Thursday, February 23, 2017

Message to Jason

I know it's an edited version of a paper, but no, it's a rambling article that I would call far from "excellent".

I personally find Allan a very grating character - and certainly I don't understand why he continues to work in a sector he seems to find appalling.  I am sure I could find him more convincing if he actually left the Australian university sector and wrote his criticisms from outside of it.  Preferably from another country, since he seems to rate them much more highly.

That said - yes, his criticisms of the number of law schools and graduates pumped out by them, and the way they study now, sound all entirely valid.

His generic criticism about how and what they are taught, however - I very much doubt he is someone I should pay attention to in that regard. 

The path to how we got to the strange and dubious changes to tertiary education generally in Australia seems to me to be complicated and leave plenty of room for criticism of both Left and Right for each being a bit conned in their own way by a self serving education sector.   But given the recent debacle of the private vocational education players, I have a bit of trouble with listening to critiques from the Right on anything to do with education.

8 comments:

not trampis said...

Quadrant is not known for its intellectual rigour Steve.

A good paper is a very rare one.

Jason Soon said...

I find his point that almost all law students now (and presumably most students who actually care about such things) automatically assume that 'human rights' are whatever the UN says they are, without any critical understanding of the philosophical baggage behind the concept of rights-speak, the whole positive vs negative rights distinction and the deontology vs consequentialist debates particularly compelling. you have a problem with that, steve? don't tell me you are a UN rights parroter yourself?

Jason Soon said...

"Quadrant is not known for its intellectual rigour Steve."

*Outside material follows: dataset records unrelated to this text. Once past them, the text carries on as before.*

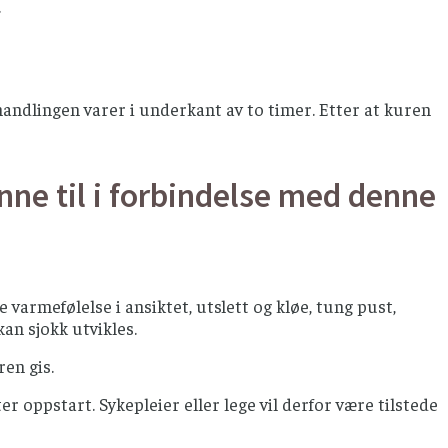
.
handlingen varer i underkant av to timer. Etter at kuren
nne til i forbindelse med denne
varmefølelse i ansiktet, utslett og kløe, tung pust,
kan sjokk utvikles.
ren gis.
er oppstart. Sykepleier eller lege vil derfor være tilstede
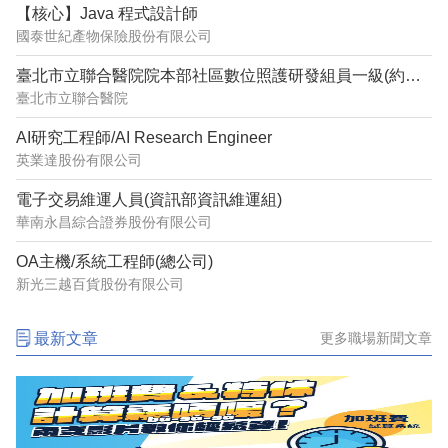
【核心】Java 程式設計師
國泰世紀產物保險股份有限公司
臺北市立聯合醫院院本部社區數位照護研發組員一級(約用)管理師(系統分析設計)1150632
臺北市立聯合醫院
AI研究工程師/AI Research Engineer
英業達股份有限公司
電子交易維運人員(資訊部資訊維運組)
華南永昌綜合證券股份有限公司
OA主機/系統工程師(總公司)
新光三越百貨股份有限公司
最新文章
更多職場新聞文章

Homer Paxton is not known for his mental activity, Steve

not trampis said...

It never has been and probably never will be. It has the credibility of the IPA

given the Trumpist here think it is says it all. A Trumpist has the gall to talk about mental activity.

guffaw

not trampis said...

Just look up news and opinion. A litany of loopy artiucles from Trump apologists like Jason top outright climate denialiats.

I preferred it better in the old days when it was just anit-commo and got its funding from the CIA!

Steve said...

Jason, as the philosophical basis for human rights is not of practical concern to 90 something % of practising lawyers, I find it hard to get worked up over the [apparent] lack of detailed study of them by law students.

What's more, he presents no hard evidence regarding his concerns: it's mostly a matter of "if you ask a student"; "too many crap law schools" "overseas schools crap on ours".

While studying jurisprudence is a good idea for those of a philosophical/academic bent, some of what it covers is potentially dealt with in "introduction to law" subjects. And any student choosing to study international law might have some exposure to the philosophy behind them as well.

Whether Allan knows exactly what is in every subject at every other law school - or is just being a generic Right wing blowhard - I don't know. But as my general view of him is the latter...

Anonymous said...

Another day, another Jason thread.

Stepford, not that it matters but Jase is a happy hetrosexual, so there's no point in "trying" as it will get you nowhere.


Paxton, please shut up. You're embarrassing Australian blogs.

Paxton, you're the reason why web access should be pre-approved, you numbskull.

not trampis said...

Jason is going gaga these days. however at least he had regard for Ken Arrow.

There is some hope. no hope for you JC.